Aquilino Ribeiro (born Sept. 13, 1885, Beira Alta, Port.—died May 27, 1963, Lisbon) was a novelist, the mainstay of Portuguese fiction writing until the surge of neorealist regionalism that began in 1930.
Ribeiro’s revolutionary activism forced him to flee Portugal several times between 1908 and 1932. Much of his time in exile was spent in Paris. Although one of his country’s most prolific writers, he is less widely read than many others because of his use of regional terminology deriving from the rural northeastern section of the country. Much of Ribeiro’s prose portrays human types and ways of life observed during his own formative years in Beira Alta.

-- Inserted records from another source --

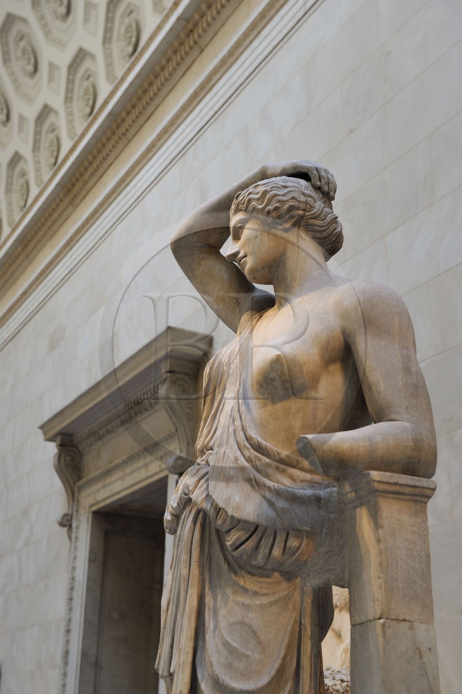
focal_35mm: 52
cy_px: 347
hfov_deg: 25.9
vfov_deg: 38.2
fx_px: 1003
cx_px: 231
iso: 200
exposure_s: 1/50
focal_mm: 52
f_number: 5
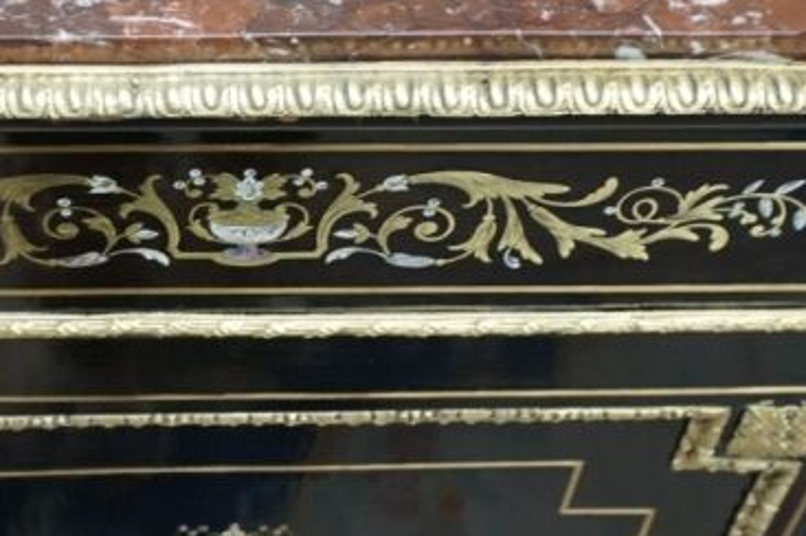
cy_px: 147
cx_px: 211
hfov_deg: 29.7
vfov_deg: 20.1
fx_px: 1499
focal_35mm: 67
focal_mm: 16
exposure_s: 1/60
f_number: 4
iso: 320
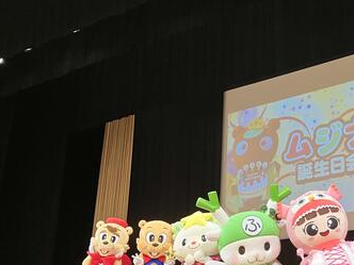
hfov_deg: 34.0
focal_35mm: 54
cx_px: 305
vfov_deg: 27.0
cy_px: 161
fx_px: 552
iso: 64
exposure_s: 1/50
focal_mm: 3.99
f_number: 1.8
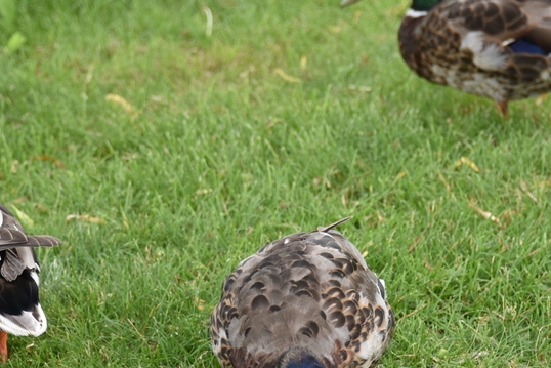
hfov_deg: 5.8
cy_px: 296
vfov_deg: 3.9
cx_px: 330
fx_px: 5465
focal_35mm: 357
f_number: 5.6
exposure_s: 1/320
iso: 360
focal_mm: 150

Ribeiro launched his writing career in 1913 with Jardim das tormentas (“Garden of Torments”) and then Terras do demo (1919; “Lands of the Demon”), followed by pieces of shorter fiction subsequently included in Estrada de Santiago (1922; “Road to Santiago”). He was a member of the Presença group in the 1920s. He remained active into the late 1950s, publishing A casa grande de Romarigães (1957; “The Great House of Romarigães”) and Quando os lobos uivam (1958; “When the Wolves Howl”). During his 40-year career, Ribeiro published some two dozen novels, most of them notable for the stylistic craft used to depict a geographic region with its rustic slang, archaic forms of speech, human types, fauna, and flora. The most memorable of Ribeiro’s protagonists is Malhadinhas, a muleteer who appears in Estrada de Santiago and who became the prototype of the rural Portuguese for many contemporary readers.